--- AÇÃO NECESSÁRIA 1 ---
Reproduza o trecho do texto sobre a crise na Venezuela que vai de "Nesta queda de" até "centro de Caracas.".
--- AÇÃO NECESSÁRIA 2 ---
Responda às perguntas abaixo com base no texto sobre a crise na Venezuela.
(a) Quanto dinheiro Washington disse ter pronto para enviar em alimentos e remédios?
(b) Que idade tem Javier?
(c) A que Maduro atribui o desabastecimento?

Nesta queda de braço, Maduro encabeça vários atos oficiais. "Vocês querem no governo um marionete dos gringos na Venezuela?", perguntou a jovens em um comício. "Nãaaaaaaooo", responderam.
;Estamos morrendo;
Guaidó também convocou a mobilização em apoio à entrada da ajuda humanitária, o que o governo considera uma porta a uma intervenção militar americana.
Washington disse ter prontos 20 milhões de dólares para enviar em alimentos e remédios, cuja escassez severa angustia os venezuelanos e fez disparar a migração, contabilizada em 2,3 milhões de pessoas desde 2015, segundo a ONU.
"Tenho uma bactéria e não encontro os medicamentos. Precisamos da ajuda humanitária, nós, venezuelanos, estamos morrendo", disse Javier, de 22 anos, que participava de um panelaço durante protesto nos arredores de um hospital no centro de Caracas.
Maduro atribui o desabastecimento a sanções dos Estados Unidos. Para Guaidó, este é o momento em que os militares terão "a decisão em suas mãos para permitir ou não a entrada" da ajuda.

(Entradas armazenadas)
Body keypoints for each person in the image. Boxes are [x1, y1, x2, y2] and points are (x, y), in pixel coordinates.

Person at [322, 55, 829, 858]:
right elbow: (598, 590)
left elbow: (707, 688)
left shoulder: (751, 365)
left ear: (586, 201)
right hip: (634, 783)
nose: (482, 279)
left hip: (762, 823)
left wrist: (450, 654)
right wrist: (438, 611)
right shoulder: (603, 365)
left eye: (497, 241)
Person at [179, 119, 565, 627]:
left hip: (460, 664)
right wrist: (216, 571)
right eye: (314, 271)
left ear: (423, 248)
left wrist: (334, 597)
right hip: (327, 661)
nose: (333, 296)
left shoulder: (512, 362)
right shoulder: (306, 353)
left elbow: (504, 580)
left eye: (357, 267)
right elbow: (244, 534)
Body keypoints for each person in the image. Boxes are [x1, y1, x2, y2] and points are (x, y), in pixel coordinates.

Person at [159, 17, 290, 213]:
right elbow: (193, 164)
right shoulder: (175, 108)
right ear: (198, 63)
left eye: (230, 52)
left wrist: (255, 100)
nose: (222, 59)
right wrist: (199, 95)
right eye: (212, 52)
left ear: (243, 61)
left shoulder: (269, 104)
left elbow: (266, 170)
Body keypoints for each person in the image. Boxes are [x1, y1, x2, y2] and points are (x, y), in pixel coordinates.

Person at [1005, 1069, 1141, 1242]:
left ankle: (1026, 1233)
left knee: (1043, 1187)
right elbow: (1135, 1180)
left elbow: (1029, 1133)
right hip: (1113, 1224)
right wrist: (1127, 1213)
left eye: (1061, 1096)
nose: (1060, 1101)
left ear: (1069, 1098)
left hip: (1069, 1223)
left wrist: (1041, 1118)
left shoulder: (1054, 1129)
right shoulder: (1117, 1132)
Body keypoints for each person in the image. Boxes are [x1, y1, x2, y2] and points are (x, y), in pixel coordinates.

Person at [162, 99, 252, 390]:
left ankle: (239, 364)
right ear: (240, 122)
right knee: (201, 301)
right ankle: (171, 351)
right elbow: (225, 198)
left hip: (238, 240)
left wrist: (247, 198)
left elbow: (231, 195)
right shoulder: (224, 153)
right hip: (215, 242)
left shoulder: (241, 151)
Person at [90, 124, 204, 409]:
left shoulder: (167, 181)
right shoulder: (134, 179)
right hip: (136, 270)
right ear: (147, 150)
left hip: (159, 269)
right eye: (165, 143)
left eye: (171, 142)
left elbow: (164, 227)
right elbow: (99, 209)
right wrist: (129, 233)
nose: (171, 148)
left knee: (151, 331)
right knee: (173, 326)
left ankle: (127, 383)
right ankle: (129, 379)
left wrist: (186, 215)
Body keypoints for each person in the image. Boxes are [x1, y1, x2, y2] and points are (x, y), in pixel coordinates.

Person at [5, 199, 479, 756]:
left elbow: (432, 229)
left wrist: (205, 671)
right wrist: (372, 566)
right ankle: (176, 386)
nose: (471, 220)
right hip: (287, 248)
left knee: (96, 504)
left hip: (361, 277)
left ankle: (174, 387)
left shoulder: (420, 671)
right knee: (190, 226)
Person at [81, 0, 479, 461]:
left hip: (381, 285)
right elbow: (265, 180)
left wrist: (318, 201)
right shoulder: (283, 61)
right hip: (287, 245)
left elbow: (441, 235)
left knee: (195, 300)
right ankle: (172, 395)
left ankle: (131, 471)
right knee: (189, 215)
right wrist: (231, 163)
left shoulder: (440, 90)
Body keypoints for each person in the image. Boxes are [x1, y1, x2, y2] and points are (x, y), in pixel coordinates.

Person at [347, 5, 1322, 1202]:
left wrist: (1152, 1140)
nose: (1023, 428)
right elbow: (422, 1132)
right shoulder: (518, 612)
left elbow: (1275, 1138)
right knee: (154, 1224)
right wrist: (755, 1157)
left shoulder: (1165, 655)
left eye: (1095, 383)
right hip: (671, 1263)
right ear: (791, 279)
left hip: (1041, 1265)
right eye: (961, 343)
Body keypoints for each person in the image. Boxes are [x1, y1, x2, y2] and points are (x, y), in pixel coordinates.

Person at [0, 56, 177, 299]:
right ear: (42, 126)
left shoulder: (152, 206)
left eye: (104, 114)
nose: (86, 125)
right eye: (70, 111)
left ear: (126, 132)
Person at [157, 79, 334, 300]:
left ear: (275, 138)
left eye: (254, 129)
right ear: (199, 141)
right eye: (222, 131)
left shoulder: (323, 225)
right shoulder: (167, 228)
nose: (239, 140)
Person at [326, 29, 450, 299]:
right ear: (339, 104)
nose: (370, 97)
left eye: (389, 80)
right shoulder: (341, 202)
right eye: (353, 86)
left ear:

--- RESPOSTA 1 ---
Nesta queda de braço, Maduro encabeça vários atos oficiais. "Vocês querem no governo um marionete dos gringos na Venezuela?", perguntou a jovens em um comício. "Nãaaaaaaooo", responderam.
;Estamos morrendo;
Guaidó também convocou a mobilização em apoio à entrada da ajuda humanitária, o que o governo considera uma porta a uma intervenção militar americana.
Washington disse ter prontos 20 milhões de dólares para enviar em alimentos e remédios, cuja escassez severa angustia os venezuelanos e fez disparar a migração, contabilizada em 2,3 milhões de pessoas desde 2015, segundo a ONU.
"Tenho uma bactéria e não encontro os medicamentos. Precisamos da ajuda humanitária, nós, venezuelanos, estamos morrendo", disse Javier, de 22 anos, que participava de um panelaço durante protesto nos arredores de um hospital no centro de Caracas.

--- RESPOSTA 2 ---
(a) 20 milhões de dólares.
(b) 22 anos.
(c) A sanções dos Estados Unidos.